◆ WHAT THE TASK REQUIRES: Tally every line in the entries below that holds "which", then give only the total.

◆ EXCERPTED RECORDS:
______

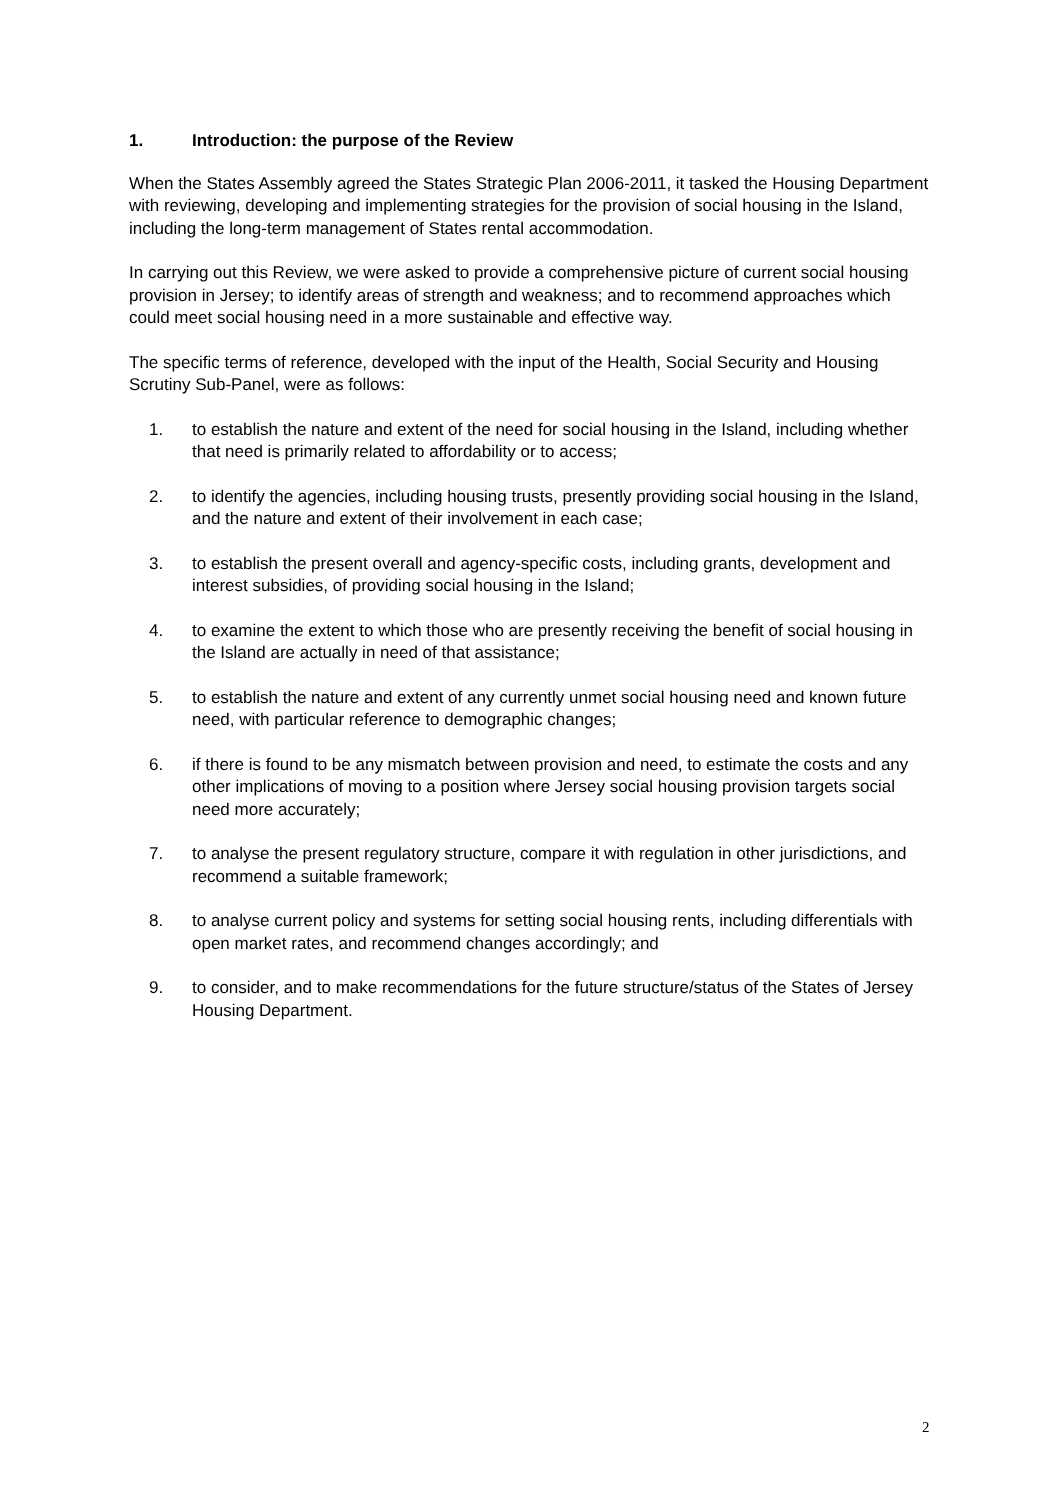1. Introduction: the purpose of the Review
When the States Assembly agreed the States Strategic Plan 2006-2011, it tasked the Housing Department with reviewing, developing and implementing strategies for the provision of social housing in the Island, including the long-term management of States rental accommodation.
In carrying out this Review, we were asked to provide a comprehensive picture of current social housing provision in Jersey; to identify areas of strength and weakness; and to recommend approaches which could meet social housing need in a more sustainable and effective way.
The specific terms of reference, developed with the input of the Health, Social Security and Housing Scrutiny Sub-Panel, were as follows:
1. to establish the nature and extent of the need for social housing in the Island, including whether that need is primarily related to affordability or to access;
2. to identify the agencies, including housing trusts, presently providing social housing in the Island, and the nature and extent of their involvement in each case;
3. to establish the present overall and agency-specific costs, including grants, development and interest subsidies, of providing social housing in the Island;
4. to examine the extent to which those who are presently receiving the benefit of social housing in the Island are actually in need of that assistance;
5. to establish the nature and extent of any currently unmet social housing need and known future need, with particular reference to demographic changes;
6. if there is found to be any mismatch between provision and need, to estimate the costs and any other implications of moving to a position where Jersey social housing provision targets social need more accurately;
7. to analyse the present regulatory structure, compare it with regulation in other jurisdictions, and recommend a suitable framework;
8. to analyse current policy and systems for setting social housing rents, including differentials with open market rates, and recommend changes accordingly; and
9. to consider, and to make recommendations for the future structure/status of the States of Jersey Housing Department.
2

______

◆ TASK SOLUTION: 2